The prime minister will use his speech in Glasgow to announce a further £1bn of UK aid for climate finance over a five years, bringing the total to a “world-leading” £12.6bn by 2025 – subject to the economy growing as forecast.
Environmentalists welcomed the new funding for climate finance, a longstanding thorny issue in negotiations, but said the figure was overshadowed by earlier UK cuts to foreign aid.
Tom Burke, chairman and co-founder of think tank E3G, said: “this looks much more like managing today’s headlines than managing the climate crisis.”
Richard Black, senior associate at ECIU, said the proviso on economic growth may “strike the poorest countries on Earth as deeply ironic” given they need climate finance precisely because their own economies are suffering from climate change impacts driven by emissions from developed countries.
He also said that France, Germany and Japan are already providing greater sums than the UK, “and this relatively small increase won’t change that”.
Last week a report revealed that developed countries would not mobilise the $100bn goal for public and private finance until 2023.
World leaders will also today hear from Prince Charles, who will call for a “war-like footing” to tackle the climate crisis, and Sir David Attenborough, who has described these talks as the last chance to prevent “runaway” global warming.
Leaders will then throughout Monday and Tuesday deliver statements on their own climate action.

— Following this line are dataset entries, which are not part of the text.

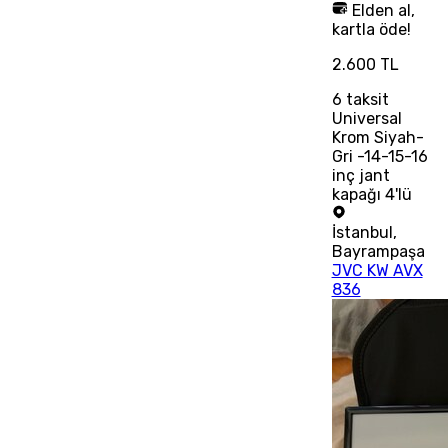
Elden al,
kartla öde!
2.600 TL
6
taksit
Universal
Krom Siyah-
Gri -14-15-16
inç jant
kapağı 4'lü
İstanbul
,
Bayrampaşa
JVC KW AVX
836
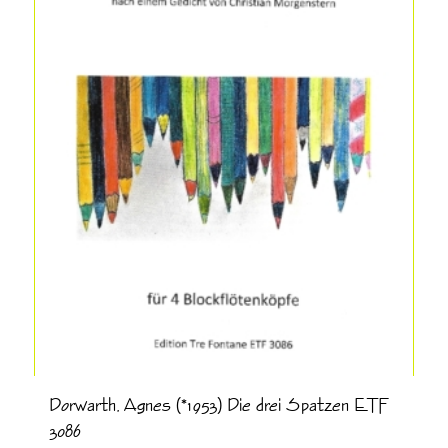
Dorwarth, Agnes (*1953) Die drei Spatzen ETF
3086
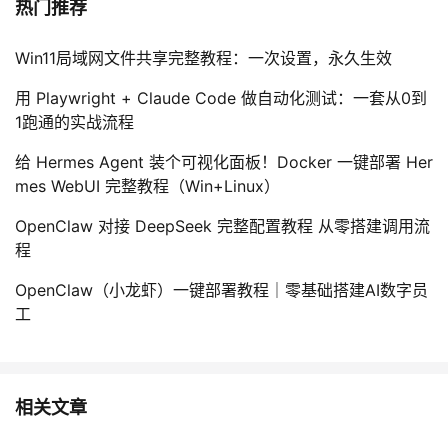
热门推荐
Win11局域网文件共享完整教程：一次设置，永久生效
用 Playwright + Claude Code 做自动化测试：一套从0到
1跑通的实战流程
给 Hermes Agent 装个可视化面板！Docker 一键部署 Her
mes WebUI 完整教程（Win+Linux）
OpenClaw 对接 DeepSeek 完整配置教程 从零搭建调用流
程
OpenClaw（小龙虾）一键部署教程｜零基础搭建AI数字员
工
相关文章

These announcements will provide the fuel to see through the rest of the talks over the next two weeks, as negotiators and ministers seek side deals on things like phasing out coal or financing adaptation, which means helping poor countries with the infrastructure to cope with the impacts of global heating.
It is expected that we will hear statements from US President Joe Biden, Charles Michel, president of the European Council, Ursula von der Leyen, president of the European Commission, Indonesian President Joko Widodo, French President Emmanuel Macron and Turkey’s President Recep Tayyip Erdoğan, among many others.

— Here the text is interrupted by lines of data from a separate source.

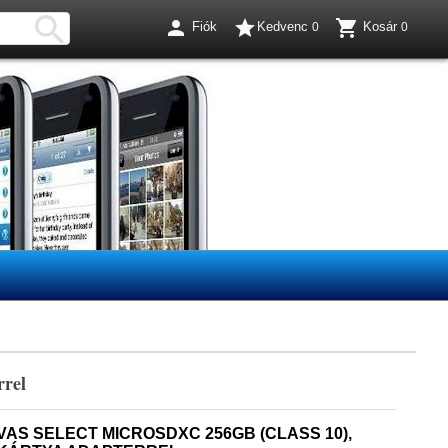




Fiók
Kedvenc
Kosár
0
0
rel
AS SELECT MICROSDXC 256GB (CLASS 10),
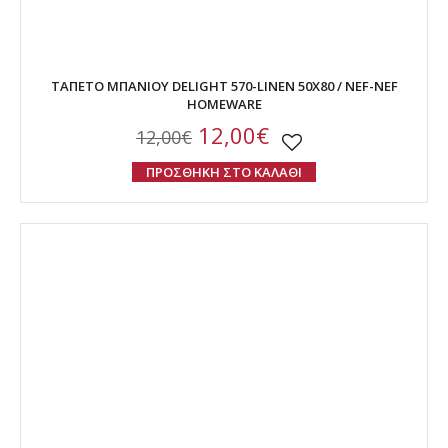
ΤΑΠΕΤΟ ΜΠΑΝΙΟΥ DELIGHT 570-LINEN 50X80 / NEF-NEF
HOMEWARE
12,00€
12,00€
ΠΡΟΣΘΗΚΗ ΣΤΟ ΚΑΛΑΘΙ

Momentum going into the talks was modestly boosted by the G20 meeting over the weekend, where 20 major economies agreed to end international coal finance this year, following similar commitments by G7, South Korea, Japan, China, and OECD.

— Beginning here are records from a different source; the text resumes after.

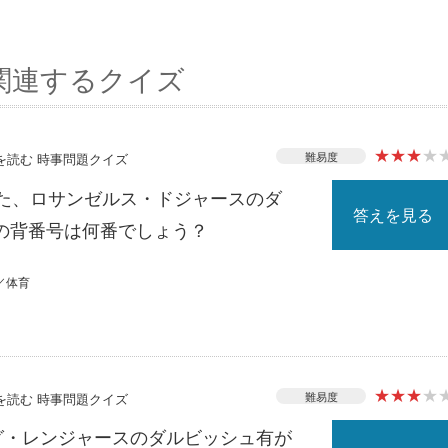
関連するクイズ
★
★
★
★
難易度
スを読む 時事問題クイズ
れた、ロサンゼルス・ドジャースのダ
答えを見る
の背番号は何番でしょう？
／体育
★
★
★
★
難易度
スを読む 時事問題クイズ
ーグ・レンジャースのダルビッシュ有が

There was also a new stronger consensus about the need to limit warming to 1.5C rather than a previous upper limit of 2C.
Science has recently become even clearer that we will still experience extreme weather and human suffering even at 1.5C and that we should therefore keep warming as low as possible and under the lower limit. The world is currently on track for 2.2-2.7C of warming.
However the G20 was less clear on how they would phase out fossil fuel subsidies and domestic coal use, or how they would mobilise climate finance.
Alex Scott, E3G’s climate diplomacy lead, called the agreement on 1.5C “significant”, saying it gives a “clear sense of direction” for COP26. But she said they hardly made it “crystal clear” how these promises would be put into practice, making it difficult for COP negotiators come up with the answers.